Only 3 cases and each is equally likely, the probability of one is red and one blue (scenario #1) is 1/3.

Again: 1/6 would be the result if we were asked to find the probability that FIRST ball is red and SECOND is blue.

eragotte · Answer

This is what I was saying. I was going mental last night trying to figure out how the heck they could be different, supplementary probabilities must add to 1.

KarishmaB · Answer

Probabilities need to add to 1 only when the possible cases are mutually exclusive and exhaustive. So do not worry about it in conditional probability scenario.

Simultaneous events represent joint probability. It is given as
P(A and B) = P(A given B)*P(B)

P(A given B) is the conditional probability that A occurs given B has occurred.

GMAT questions related to simultaneous events can be worked out the way I have suggested in my previous posts. That is all that is needed.
and I repeat, it is a tricky concept which is not intuitive but has been proved by mathematicians.
and yet again, if you are in interested in more details, please check out a standard text book for probability of simultaneous events, conditional probability, joint probability, dependent events etc.

Bunuel · Answer

I think that we do have mutually exclusive and exhaustive events:

There are 3 mutually exclusive events when picking 2 balls out of 3 (one red, one blue and one green ball):
1. Red and Blue;
2. Red and Green;
3. Blue and Green.

And these outcomes are exhaustive events too, what other outcomes can you have?

Also we do not have conditional probability here. The question asks: the probability that one is red and one blue, not the probability of second blue when first red.

IanStewart · Answer

Bunuel asked me to chime in here. Wow, this thread has become confused!

This is all actually very simple. Say I have a bag with 3 red and 2 green marbles, and I stick both of my hands in the bag and grab hold of two marbles. Obviously the probability that I pick 1 red and 1 green marble can't possibly be any different if I take both my hands out at once, or if I take them out one at a time (edit - to take a real world example, if a poker player is dealt two cards, she isn't less likely to have a pair of aces if she looks at them one at a time than if she looks at them both simultaneously). The distinction some people are drawing in posts above between 'simultaneous selections' and 'selections one at a time' is mathematically irrelevant. You can take either perspective when you answer these kinds of questions, and you'll always get the same answer (provided you do the math correctly!).

If we go back to the question in the original post:

There are 3 red, 2 white, and 5 blue marbles. If Bob takes 2 marbles out of the bag, what is the probability that he will have one white and one blue marble?

the answer here is certainly 2/9. You can either think of making the selections one at a time, in which case there are two distinct ways in which we get the required result:

(white AND blue) OR (blue AND white)

§ **Problem set**:
**a)** Switch each "В КОРЗИНУ" in the records below to "ADD TO CART", and reproduce the records with nothing else changed and the pictures left out.
**b)** Proceed with the forum thread on marble probability, starting right after its last line.

§ **Given information**:
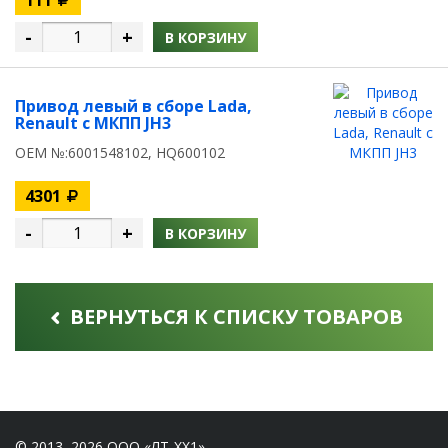
-
+
В КОРЗИНУ
Привод левый в сборе Lada,
Renault с МКПП JH3
OEM №:6001548102, HQ600102
4301
-
+
В КОРЗИНУ
ВЕРНУТЬСЯ К СПИСКУ ТОВАРОВ
© 2013–2026 ООО «ЛТ-ХХ1»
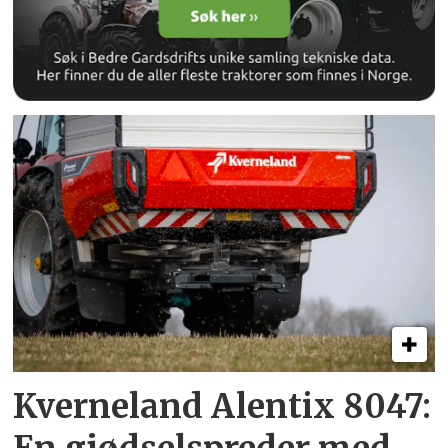
Kverneland Alentix 8047:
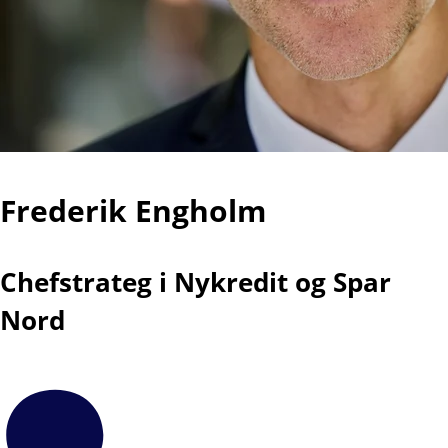
Frederik Engholm
Chefstrateg i Nykredit og Spar
Nord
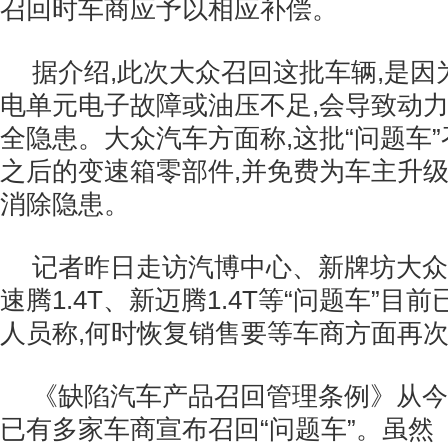
召回时车商应予以相应补偿。
据介绍,此次大众召回这批车辆,是
电单元电子故障或油压不足,会导致动力
全隐患。大众汽车方面称,这批“问题车
之后的变速箱零部件,并免费为车主升级
消除隐患。
记者昨日走访汽博中心、新牌坊大众汽
速腾1.4T、新迈腾1.4T等“问题车”目
人员称,何时恢复销售要等车商方面再
《缺陷汽车产品召回管理条例》从今
已有多家车商宣布召回“问题车”。虽然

§ **Answers**:
**a)**
-
+
ADD TO CART
Привод левый в сборе Lada,
Renault с МКПП JH3
OEM №:6001548102, HQ600102
4301
-
+
ADD TO CART
ВЕРНУТЬСЯ К СПИСКУ ТОВАРОВ
© 2013–2026 ООО «ЛТ-ХХ1»
Kverneland Alentix 8047:
Frederik Engholm
Chefstrateg i Nykredit og Spar
Nord
召回时车商应予以相应补偿。
据介绍,此次大众召回这批车辆,是
电单元电子故障或油压不足,会导致动力
全隐患。大众汽车方面称,这批“问题车
之后的变速箱零部件,并免费为车主升级
消除隐患。
记者昨日走访汽博中心、新牌坊大众汽
速腾1.4T、新迈腾1.4T等“问题车”目
人员称,何时恢复销售要等车商方面再
《缺陷汽车产品召回管理条例》从今
已有多家车商宣布召回“问题车”。虽然

**b)**
(2/10)(5/9) + (5/9)(2/10) = 2/9

I'd find this the easier way to look at the problem. Or if you prefer to think, in mathematical terms, of everything occurring at once, there are 10C2 = 45 ways of picking two marbles in total, and there are (2C1)*(5C1) = 10 ways of picking a blue marble and a red marble, so the answer must be 10/45 = 2/9. If a book is claiming the answer to this question is 1/9 (or if the book is suggesting you use some method that would lead to the answer 1/9), the book is simply wrong. If you were asked explicitly: "Bob will take one marble out of the bag, and then, without putting the first marble back, will take a second marble out of the bag. What is the probability the first marble is white and the second marble is blue?" then the answer is 1/9, of course. But that's a different question from the one above.

This is simply false. You can see that we can't simply take one particular order and use it to find the answer to a question like the above by using the simplest possible example. Say you have 1 red and 1 blue marble in a bag, and you pick two marbles without replacement. What's the probability you get 1 red and 1 blue marble? Obviously it's 100%, and not 1/2; you can't choose the order 'first Red and then Blue' and hope to get the right answer.

Now, picking Red and Blue simultaneously *is* the same as picking first Red and then Blue ***OR*** picking first Blue and then Red. But you absolutely need to add the probabilities from the two cases or else your answer will be half what it should be.

Bunuel · Answer

Thank you very much Ian!

I was running out of words to explain this simple concept.

roshpat · Answer

Thank you very much, Ian and Bunel for explaining these very clearly.

mbafall2011 · Answer

This one was very similar to the other question where i had the exact same doubt but i solved this question right and got that wrong initially~! selecting-3-balls-36702.html

144144 · Answer

GEEZ... giants at work. thanks all.

almostfamous · Answer

Wow. Messy discussions, beautifully corrected!

I started worrying that I initiated a thread that became a messy monster...glad that maths gurus stepped up to untangle the mess!

Thank you!

a03b · Answer

Excellent excellent thread! First, I read ONLY page 1. I was going crazy thinking how the hell the answer could be 1/9. :D

Then I realized, there is a second page. ALERT EVERYBODY! The answer is 2/9!!! Read page 2.

manmohansingh3010 · Answer

Hi, here is a question, I tried to think of a solution, but it is not working out, kindly let me know why?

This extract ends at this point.